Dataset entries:
━━━━━━━━
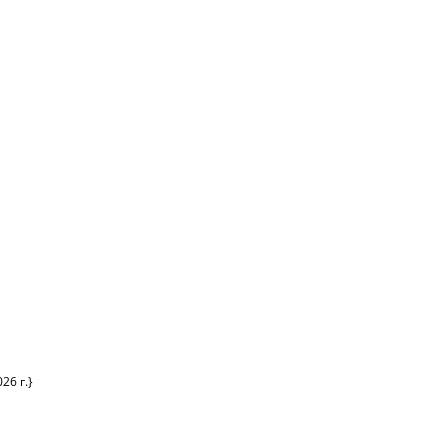
26 г.}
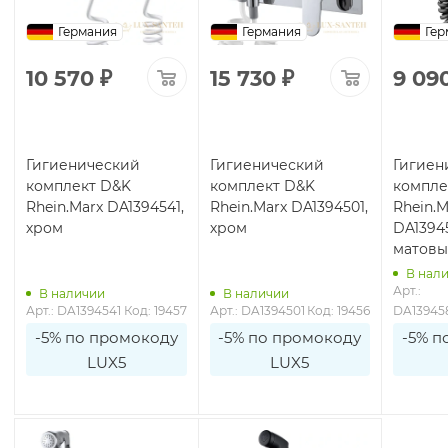
Германия
Германия
Гер
10 570
₽
15 730
₽
9 09
Гигиенический
Гигиенический
Гигиен
комплект D&K
комплект D&K
компле
Rhein.Marx DA1394541,
Rhein.Marx DA1394501,
Rhein.M
хром
хром
DA1394
матов
В нал
Арт.: 
В наличии
В наличии
Арт.: DA1394541
Код: 19457
Арт.: DA1394501
Код: 19456
DA13945
-5% по промокоду
-5% по промокоду
-5% п
LUX5
LUX5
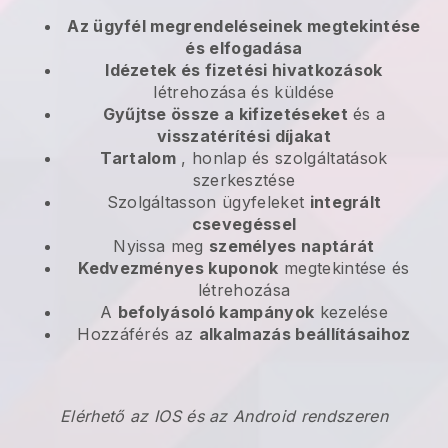
Az ügyfél megrendeléseinek megtekintése
és elfogadása
Idézetek és fizetési hivatkozások
létrehozása és küldése
Gyűjtse össze a kifizetéseket
és a
visszatérítési díjakat
Tartalom
, honlap és szolgáltatások
szerkesztése
Szolgáltasson ügyfeleket
integrált
csevegéssel
Nyissa meg
személyes naptárát
Kedvezményes kuponok
megtekintése és
létrehozása
A
befolyásoló kampányok
kezelése
Hozzáférés az
alkalmazás beállításaihoz
Elérhető az IOS és az Android rendszeren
━━━━━━━━
Aim of the task => Write out the data above again, replacing every "хром" with "никель" and changing nothing else. Leave the picture lines out.

Problem solution =>
26 г.}
Германия
Германия
Гер
10 570
₽
15 730
₽
9 09
Гигиенический
Гигиенический
Гигиен
комплект D&K
комплект D&K
компле
Rhein.Marx DA1394541,
Rhein.Marx DA1394501,
Rhein.M
никель
никель
DA1394
матов
В нал
Арт.: 
В наличии
В наличии
Арт.: DA1394541
Код: 19457
Арт.: DA1394501
Код: 19456
DA13945
-5% по промокоду
-5% по промокоду
-5% п
LUX5
LUX5
Az ügyfél megrendeléseinek megtekintése
és elfogadása
Idézetek és fizetési hivatkozások
létrehozása és küldése
Gyűjtse össze a kifizetéseket
és a
visszatérítési díjakat
Tartalom
, honlap és szolgáltatások
szerkesztése
Szolgáltasson ügyfeleket
integrált
csevegéssel
Nyissa meg
személyes naptárát
Kedvezményes kuponok
megtekintése és
létrehozása
A
befolyásoló kampányok
kezelése
Hozzáférés az
alkalmazás beállításaihoz
Elérhető az IOS és az Android rendszeren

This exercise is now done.